My only quibble with Hogg’s suggestion is her tendency to echo an annoying pattern of speech in which parents refer to themselves in the third person. “Mummy will be right back”. “Mummy doesn’t like it when you do that”.
Pronouns are hard. Pronouns are hard for anybody learning a language, even their first language. Anybody learning a new language knows that you understand more than you speak at every point along the learning curve. Children understand you when you say “I” and “me”. They will muff the pronouns when they try them out, but they understand you. For heaven’s sake, people, if we are to converse respectfully with our children, let us respect their ability to understand pronouns!
S.L.O.W. Down and Take it E.A.S.Y.
Hogg doesn’t say this explicitly, so I just did it for her: Baby Whisperer philosophy is based on slowing down, taking deep breaths, and listening to your baby. Both acronyms, as corny as they sound, help anxious hurried parents get to know their babies.
S = Stop; L = Listen; O = Observe; W = What’s up? (Hey, she needed a “W”, right?) In other words, absorb what you’ve heard and seen and evaluate what’s going on for your baby. It’s a bracingly simple and effective tool. I wish I had such an acronym to recite while walking the floor with my colicky first-born! Cleverness aside, it’s important to remember that your baby is a human being that is learning to interact with the world via communication. Hogg reminds us we do better to start early.
Another of Hogg’s contributions to the baby sleep literature is her clever E.A.S.Y. acronym. E = Eat; A = Activity; S = Sleep; Y = You. The innovation is the insertion of activity between eating and sleeping. This way, parents will avoid the temptation to allow their babies to develop bad sleep associations. To do this, it’s important to separate feeding from the moment of sleep. The activity needn’t be anything stimulating: to the contrary, stimulation prior to sleep is never a good thing. Hogg recommends changing the diaper, singing a song, reading a book, etc.

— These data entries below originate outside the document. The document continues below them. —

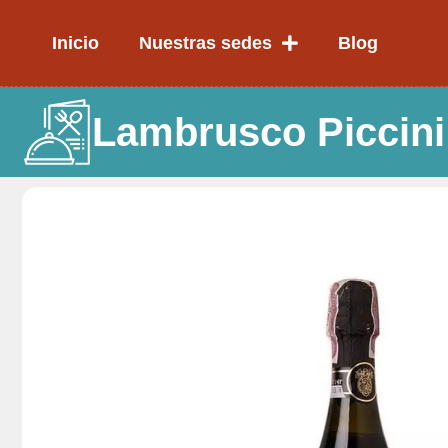
Ir
al
Inicio
Nuestras sedes
Blog
contenido
Lambrusco Piccini 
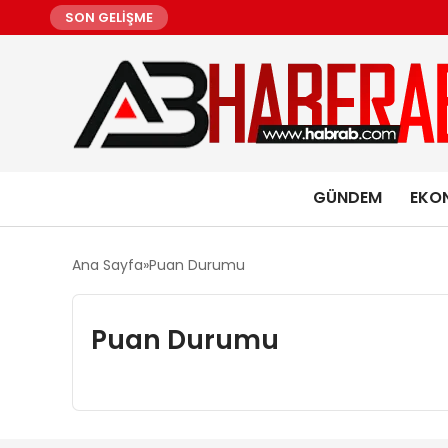
SON GELİŞME
GÜNDEM
EKO
Ana Sayfa
Puan Durumu
Puan Durumu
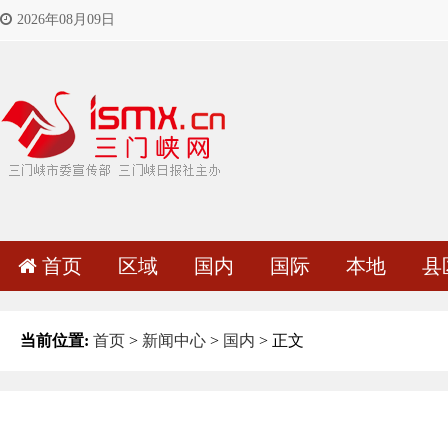
2026年08月09日
首页
区域
国内
国际
本地
县
当前位置:
首页
>
新闻中心
>
国内
> 正文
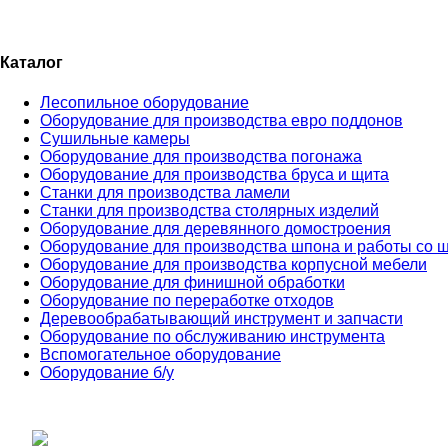
Каталог
Лесопильное оборудование
Оборудование для производства евро поддонов
Сушильные камеры
Оборудование для производства погонажа
Оборудование для производства бруса и щита
Станки для производства ламели
Станки для производства столярных изделий
Оборудование для деревянного домостроения
Оборудование для производства шпона и работы со 
Оборудование для производства корпусной мебели
Оборудование для финишной обработки
Оборудование по переработке отходов
Деревообрабатывающий инструмент и запчасти
Оборудование по обслуживанию инструмента
Вспомогательное оборудование
Оборудование б/у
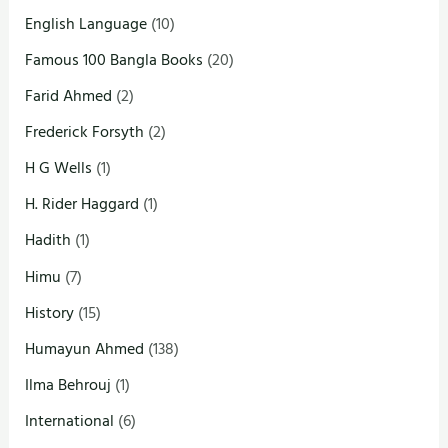
English Language
(10)
Famous 100 Bangla Books
(20)
Farid Ahmed
(2)
Frederick Forsyth
(2)
H G Wells
(1)
H. Rider Haggard
(1)
Hadith
(1)
Himu
(7)
History
(15)
Humayun Ahmed
(138)
Ilma Behrouj
(1)
International
(6)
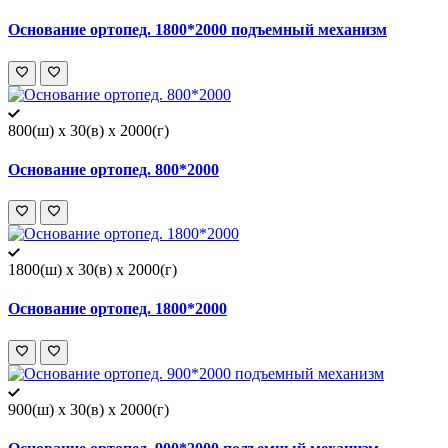
Основание ортопед. 1800*2000 подъемный механизм
800(ш) x 30(в) x 2000(г)
Основание ортопед. 800*2000
1800(ш) x 30(в) x 2000(г)
Основание ортопед. 1800*2000
900(ш) x 30(в) x 2000(г)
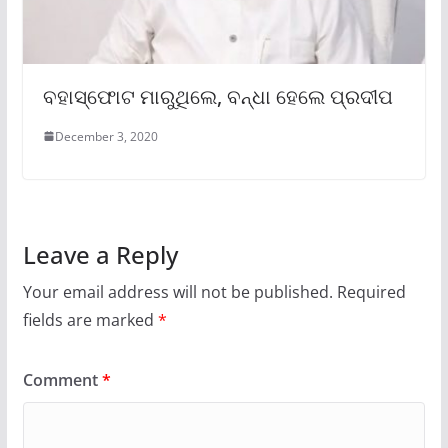
ବହାସ୍ଫୋଟ ମାରୁଥିଲେ, ବନ୍ଧା ହେଲେ ପ୍ରଦୀପ
December 3, 2020
Leave a Reply
Your email address will not be published.
Required
fields are marked
*
Comment
*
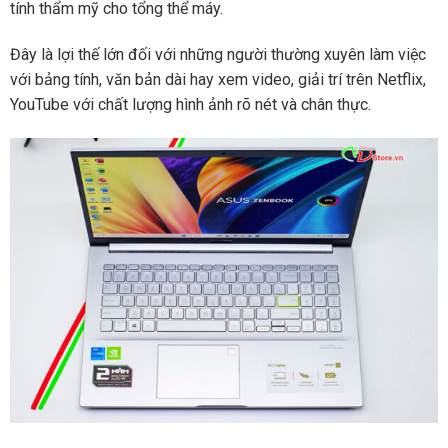
tính thẩm mỹ cho tổng thể máy.
Đây là lợi thế lớn đối với những người thường xuyên làm việc
với bảng tính, văn bản dài hay xem video, giải trí trên Netflix,
YouTube với chất lượng hình ảnh rõ nét và chân thực.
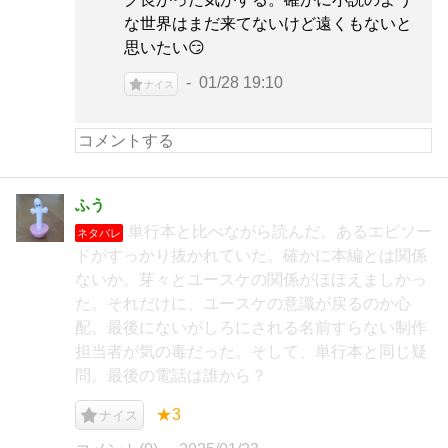
な世界はまだ来てないけど遠くもないと
思いたい😏
01/28 19:10
ナイス
ふう
単行本と比べながら読んだ。あるエピソー
ネタバレ
ドがすっかり抜かれていた。確かに本編とは関係
ないか。芽々とユースケの関係がほほえましかっ
た。それだけに、ユースケの意識が戻るのか心
配。最後にないがしろにされる名前すらない制作
担当者が気の毒だった。そして、単行本と同じ疑
問。最後の電話は誰から？
★3
ナイス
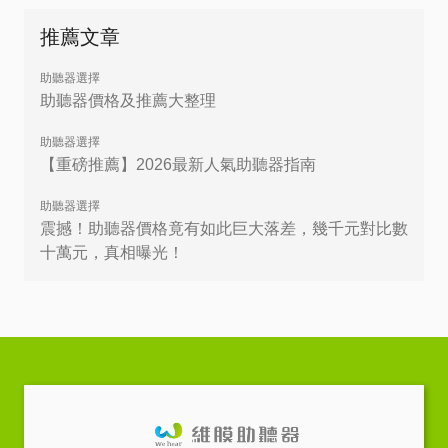
推薦文章
助聽器選擇
助聽器價格及推薦大整理
助聽器選擇
【重磅推薦】2026最新人氣助聽器指南
助聽器選擇
震撼！助聽器價格竟有如此巨大落差，幾千元對比數
十萬元，真相曝光！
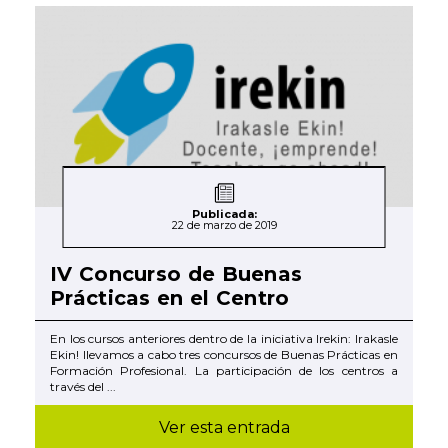
Publicada:
22 de marzo de 2019
IV Concurso de Buenas
Prácticas en el Centro
En los cursos anteriores dentro de la iniciativa Irekin: Irakasle
Ekin! llevamos a cabo tres concursos de Buenas Prácticas en
Formación Profesional. La participación de los centros a
través del ...
Ver esta entrada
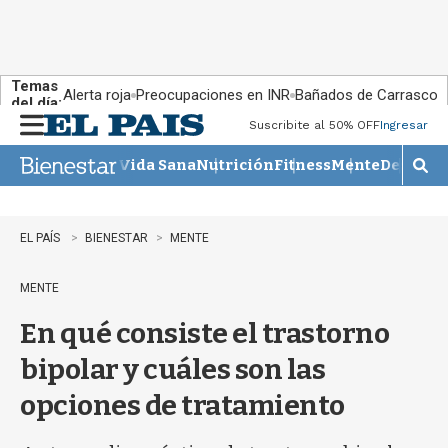
Temas
Alerta roja
Preocupaciones en INR
Bañados de Carrasco
del día:
Suscribite al 50% OFF
Ingresar
M
e
Vida Sana
Nutrición
Fitness
Mente
Descans
n
M
u
o
s
t
EL PAÍS
BIENESTAR
MENTE
r
a
MENTE
r
b
En qué consiste el trastorno
�
s
bipolar y cuáles son las
q
u
opciones de tratamiento
e
d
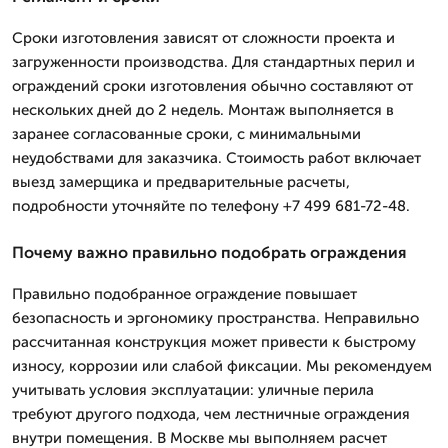
Сроки изготовления зависят от сложности проекта и
загруженности производства. Для стандартных перил и
ограждений сроки изготовления обычно составляют от
нескольких дней до 2 недель. Монтаж выполняется в
заранее согласованные сроки, с минимальными
неудобствами для заказчика. Стоимость работ включает
выезд замерщика и предварительные расчеты,
подробности уточняйте по телефону +7 499 681-72-48.
Почему важно правильно подобрать ограждения
Правильно подобранное ограждение повышает
безопасность и эргономику пространства. Неправильно
рассчитанная конструкция может привести к быстрому
износу, коррозии или слабой фиксации. Мы рекомендуем
учитывать условия эксплуатации: уличные перила
требуют другого подхода, чем лестничные ограждения
внутри помещения. В Москве мы выполняем расчет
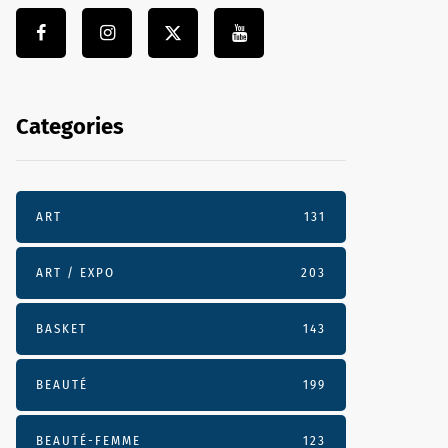
Categories
ART
131
ART / EXPO
203
BASKET
143
BEAUTÉ
199
BEAUTÉ-FEMME
123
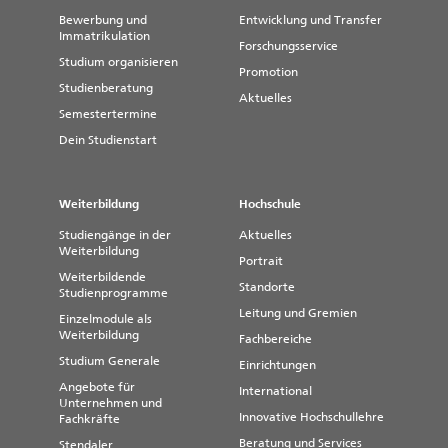
Bewerbung und
Entwicklung und Transfer
Immatrikulation
Forschungsservice
Studium organisieren
Promotion
Studienberatung
Aktuelles
Semestertermine
Dein Studienstart
Weiterbildung
Hochschule
Studiengänge in der
Aktuelles
Weiterbildung
Portrait
Weiterbildende
Standorte
Studienprogramme
Leitung und Gremien
Einzelmodule als
Weiterbildung
Fachbereiche
Studium Generale
Einrichtungen
Angebote für
International
Unternehmen und
Innovative Hochschullehre
Fachkräfte
Beratung und Services
Stendaler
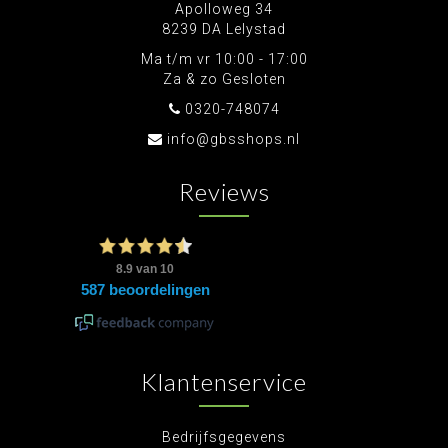
Apolloweg 34
8239 DA Lelystad
Ma t/m vr 10:00 - 17:00
Za & zo Gesloten
0320-748074
info@gbsshops.nl
Reviews
Klantenservice
Bedrijfsgegevens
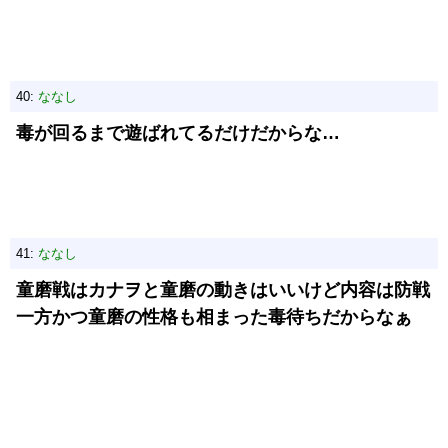
40:
ななし
毒が回るまで遊ばれてるだけだからな…
41:
ななし
童磨戦はカナヲと童磨の動きはいいけど内容は防戦
一方かつ童磨の性格も相まった毒待ちだからなぁ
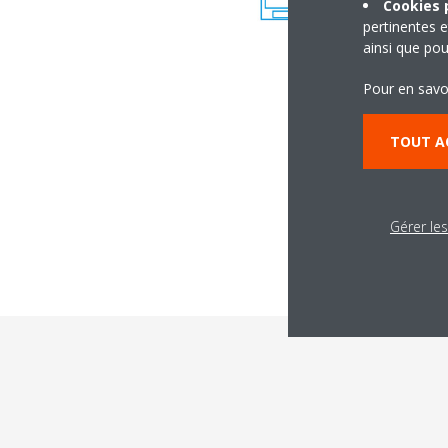
Cookies p
pertinentes e
ainsi que pou
Pour en savo
TOUT A
Gérer le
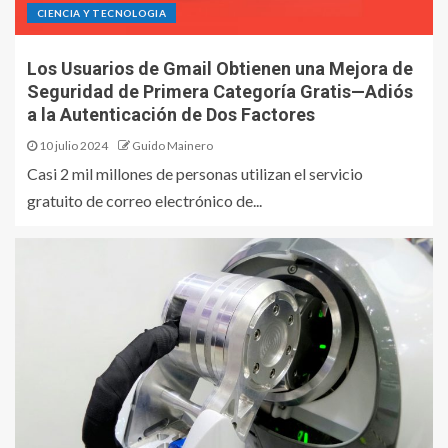
CIENCIA Y TECNOLOGIA
Los Usuarios de Gmail Obtienen una Mejora de
Seguridad de Primera Categoría Gratis—Adiós
a la Autenticación de Dos Factores
10 julio 2024
Guido Mainero
Casi 2 mil millones de personas utilizan el servicio
gratuito de correo electrónico de...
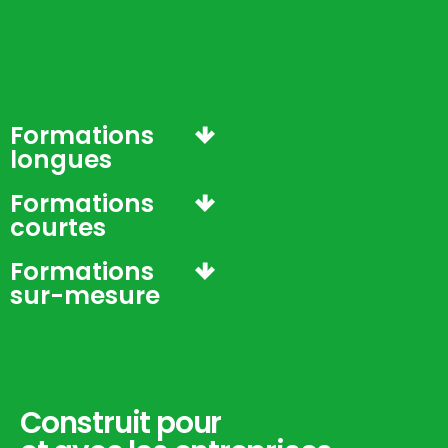
Résidence
Palmarès
Actualités
Formations
longues
Espace presse
Formations
Candidater
courtes
Formations
Demande d’informations
sur-mesure
Demande de Brochure
Construit pour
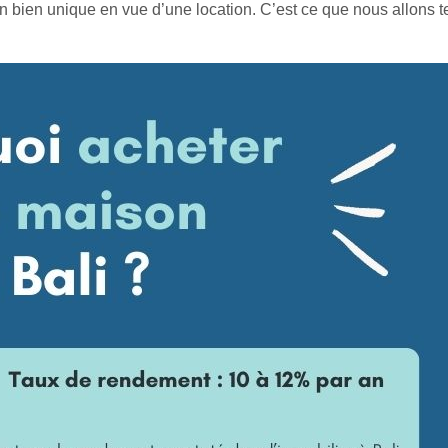
un bien unique en vue d’une location. C’est ce que nous allons te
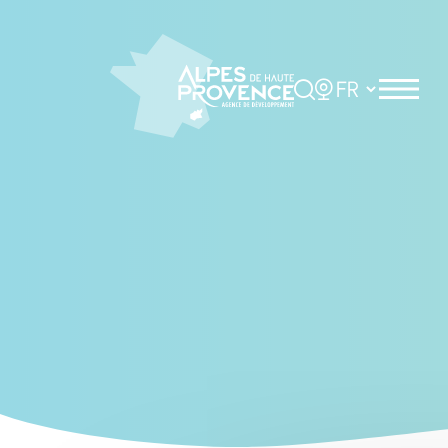
Cookies management panel
Rechercher
Choisir la langue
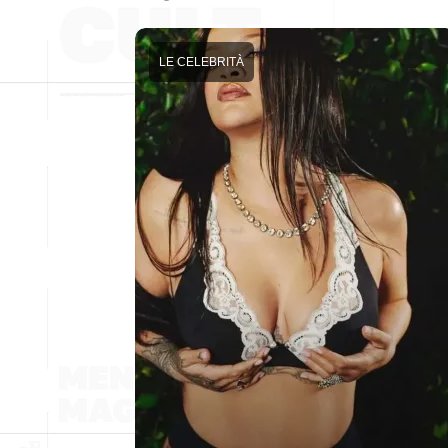
LE CELEBRITÀ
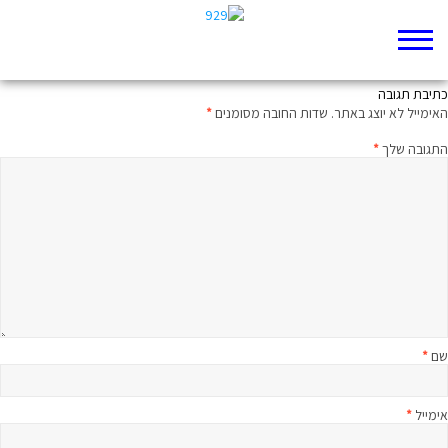
הרישיון להורות
כתיבת תגובה
האימייל לא יוצג באתר.
שדות החובה מסומנים
*
התגובה שלך
*
שם
*
אימייל
*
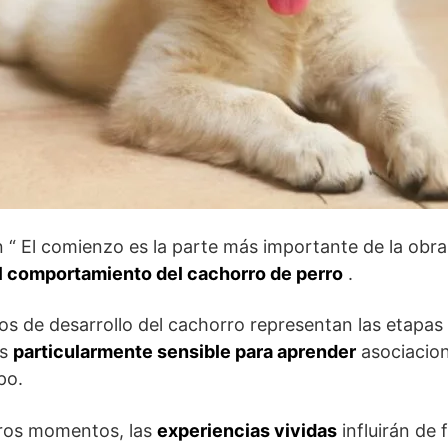
n “ El comienzo es la parte más importante de la obra
el comportamiento del cachorro de perro
.
os de desarrollo del cachorro representan las etapas 
es
particularmente sensible para aprender
asociacion
po.
ros momentos, las
experiencias vividas
influirán de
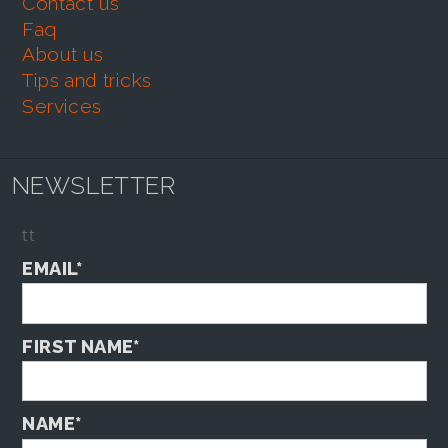
contact us
faq
about us
tips and tricks
services
NEWSLETTER
tt
EMAIL*
FIRST NAME*
NAME*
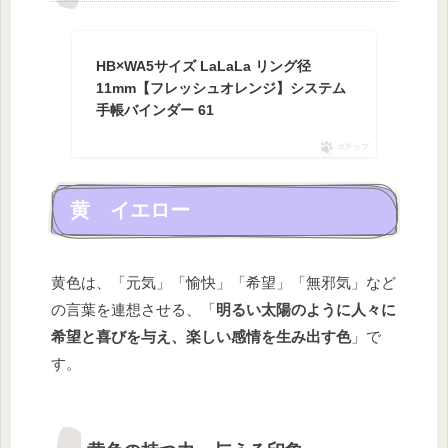
HB×WA5サイズ LaLaLa リング径
11mm【フレッシュオレンジ】システム
手帳バインダー 61
ポチップ
黄 イエロー
黄色は、「元気」「愉快」「希望」「無邪気」など
の言葉を連想させる、「
明るい太陽のように人々に
希望と喜びを与え、楽しい感情を生み出す色
」で
す。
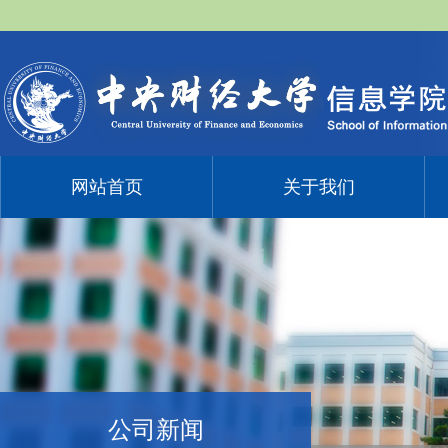
网站首页
关于我们
公司新闻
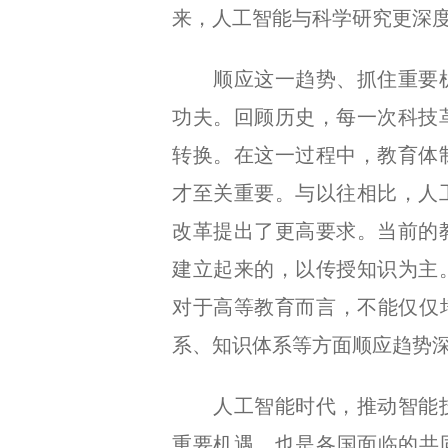
来，人工智能与科学研究更深
顺应这一趋势、抓住重要机
功夫。回顾历史，每一次科技
转换。在这一过程中，教育体
才至关重要。与以往相比，人
改革提出了更高要求。当前的
建立起来的，以传授知识为主
对于高等教育而言，不能仅仅
系、知识体系等方面顺应趋势
人工智能时代，推动智能技
重要机遇，也是各国面临的共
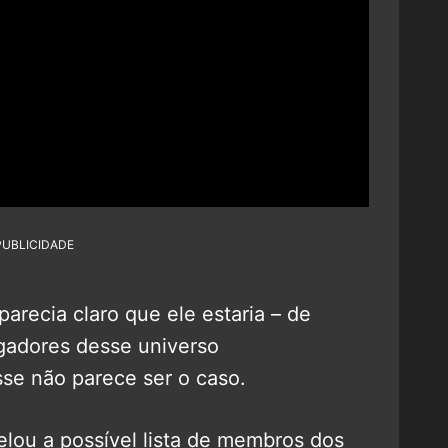
PUBLICIDADE
arecia claro que ele estaria – de
gadores desse universo
sse não parece ser o caso.
elou a possível lista de membros dos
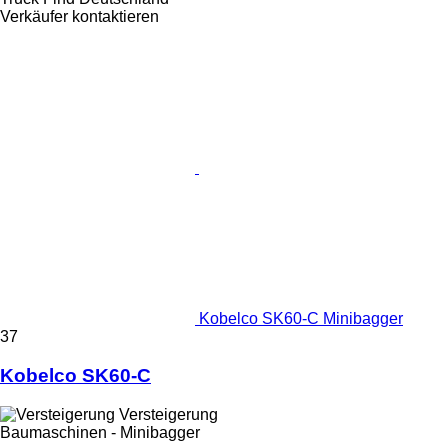
Verkäufer kontaktieren
Kobelco SK60-C Minibagger
37
Kobelco SK60-C
Versteigerung
Baumaschinen - Minibagger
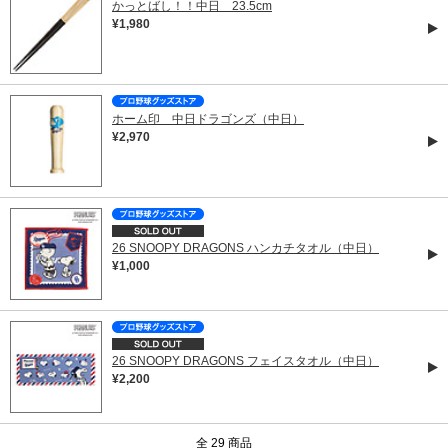
かっとばし！！中日 23.5cm
¥1,980
ホーム印 中日ドラゴンズ（中日）
¥2,970
26 SNOOPY DRAGONS ハンカチタオル（中日）
¥1,000
26 SNOOPY DRAGONS フェイスタオル（中日）
¥2,200
全 29 商品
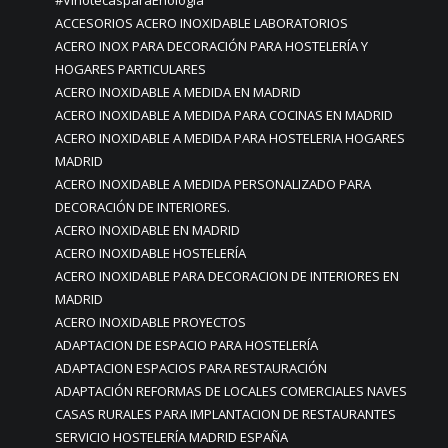
#VinotecasparaEnología
ACCESORIOS ACERO INOXIDABLE LABORATORIOS
ACERO INOX PARA DECORACIÓN PARA HOSTELERÍA Y
HOGARES PARTICULARES
ACERO INOXIDABLE A MEDIDA EN MADRID
ACERO INOXIDABLE A MEDIDA PARA COCINAS EN MADRID
ACERO INOXIDABLE A MEDIDA PARA HOSTELERIA HOGARES
MADRID
ACERO INOXIDABLE A MEDIDA PERSONALIZADO PARA
DECORACIÓN DE INTERIORES.
ACERO INOXIDABLE EN MADRID
ACERO INOXIDABLE HOSTELERÍA
ACERO INOXIDABLE PARA DECORACION DE INTERIORES EN
MADRID
ACERO INOXIDABLE PROYECTOS
ADAPTACION DE ESPACIO PARA HOSTELERÍA
ADAPTACION ESPACIOS PARA RESTAURACIÓN
ADAPTACIÓN REFORMAS DE LOCALES COMERCIALES NAVES
CASAS RURALES PARA IMPLANTACION DE RESTAURANTES
SERVICIO HOSTELERÍA MADRID ESPAÑA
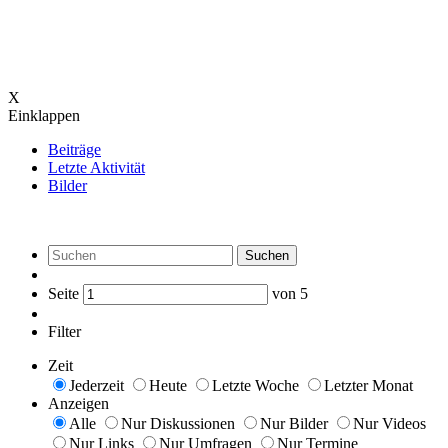
X
Einklappen
Beiträge
Letzte Aktivität
Bilder
Suchen
Seite
von
5
Filter
Zeit
Jederzeit
Heute
Letzte Woche
Letzter Monat
Anzeigen
Alle
Nur Diskussionen
Nur Bilder
Nur Videos
Nur Links
Nur Umfragen
Nur Termine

As for the “Y”, I suspect Hogg needed another letter to spell a nice word. Otherwise, I can’t see why she included it. Hogg really doesn’t need to tell mothers to eat, take a shower, sleep, etc. She doesn’t go as far as Baby Wise Gary Ezzo, who recommends “Date Night” for parents. Indeed, for parents without extended family or disposable income to pay a baby sitter, the latter really isn’t possible. Hogg’s Hollywood clientele could afford it perhaps, but not us normal folk. Surely mothers need to care for themselves, otherwise they’d soon be incapable of taking care of their babies. I’m just not sure they need to be told this. I’m going to stick with the suggestion that she needed the letter “Y”.
One More Abbreviation
Hogg ends the book with an excelling “troubleshooting” chapter, featuring the mnemonic ABC. A = Antecedent. What came before the sleep problem? (Kudos to Hogg for using the word “antecedent”: it’s a dying word, I fear). B = Behavior. What is your baby’s part in starting this sleep problem? C = Consequences. What was kind of pattern resulted from A and B? Usually, the problem to be solved is a bad sleep association, and Hogg walks us through the disassociation process. But I suspect that the ABC method could help unpack other sleep problems as well.
As I’ve said before, I’m a lumper and not a splitter. And as such I’ve argued that we’re all basically “combination schedulers” now. I say this because experts from Ezzo at the parent-led end of the spectrum, to Sears at the baby-led end, all recommend following a baby’s cues, but providing her with structure. To Tracy Hogg’s credit, she says this explicitly.